══ Entries provided ══
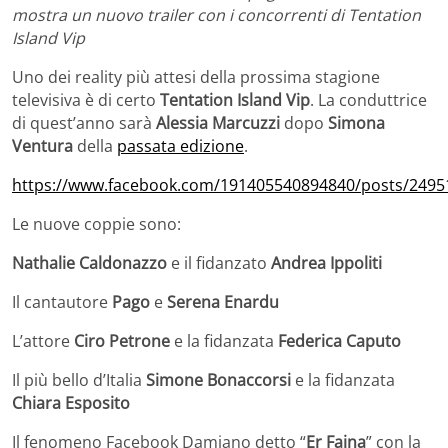
mostra un nuovo trailer con i concorrenti di Tentation
Island Vip
Uno dei reality più attesi della prossima stagione
televisiva è di certo
Tentation Island Vip
. La conduttrice
di quest’anno sarà
Alessia Marcuzzi
dopo
Simona
Ventura
della
passata edizione
.
https://www.facebook.com/191405540894840/posts/2495
Le nuove coppie sono:
Nathalie Caldonazzo
e il fidanzato
Andrea Ippoliti
Il cantautore
Pago
e
Serena Enardu
L’attore
Ciro Petrone
e la fidanzata
Federica Caputo
Il più bello d’Italia
Simone Bonaccorsi
e la fidanzata
Chiara Esposito
Il fenomeno Facebook Damiano detto “
Er Faina
” con la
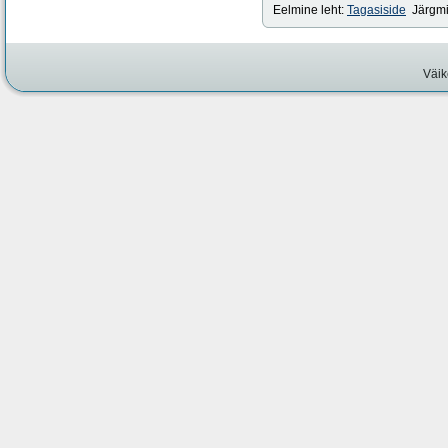
Eelmine leht:
Tagasiside
Järgmi
Väik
═══
- _Exercise aim_: Since the copy must contain no pictures, return only the text of the records, exactly as it stands.

- _Answer to this task_:
mostra un nuovo trailer con i concorrenti di Tentation
Island Vip
Uno dei reality più attesi della prossima stagione
televisiva è di certo
Tentation Island Vip
. La conduttrice
di quest’anno sarà
Alessia Marcuzzi
dopo
Simona
Ventura
della
passata edizione
.
https://www.facebook.com/191405540894840/posts/2495
Le nuove coppie sono:
Nathalie Caldonazzo
e il fidanzato
Andrea Ippoliti
Il cantautore
Pago
e
Serena Enardu
L’attore
Ciro Petrone
e la fidanzata
Federica Caputo
Il più bello d’Italia
Simone Bonaccorsi
e la fidanzata
Chiara Esposito
Il fenomeno Facebook Damiano detto “
Er Faina
” con la
Eelmine leht:
Tagasiside
Järgmi
Väik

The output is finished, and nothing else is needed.